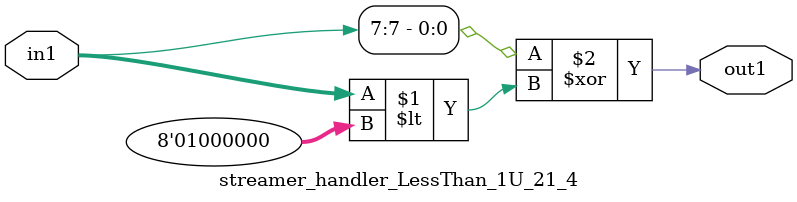
<source format=v>

`timescale 1ps / 1ps


module streamer_handler_LessThan_1U_21_4( in1, out1 );

    input [7:0] in1;
    output out1;

    
    // rtl_process:streamer_handler_LessThan_1U_21_4/streamer_handler_LessThan_1U_21_4_thread_1
    assign out1 = (in1[7] ^ in1 < 8'd064);

endmodule



</source>
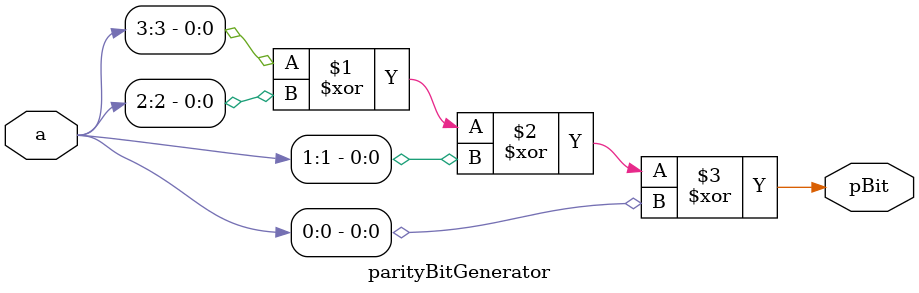
<source format=v>
module parityBitGenerator (
    input [3:0]a,
    output pBit
);
   assign pBit = a[3] ^ a[2] ^ a[1] ^ a[0];
endmodule
</source>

++++++++++

Each record must be quoted in full and exactly. Do not include the pictures.

**Solution:**
<source format=v>

`timescale 1ps / 1ps


module streamer_handler_LessThan_1U_21_4( in1, out1 );

    input [7:0] in1;
    output out1;

    
    // rtl_process:streamer_handler_LessThan_1U_21_4/streamer_handler_LessThan_1U_21_4_thread_1
    assign out1 = (in1[7] ^ in1 < 8'd064);

endmodule



</source>
<source format=v>
module parityBitGenerator (
    input [3:0]a,
    output pBit
);
   assign pBit = a[3] ^ a[2] ^ a[1] ^ a[0];
endmodule
</source>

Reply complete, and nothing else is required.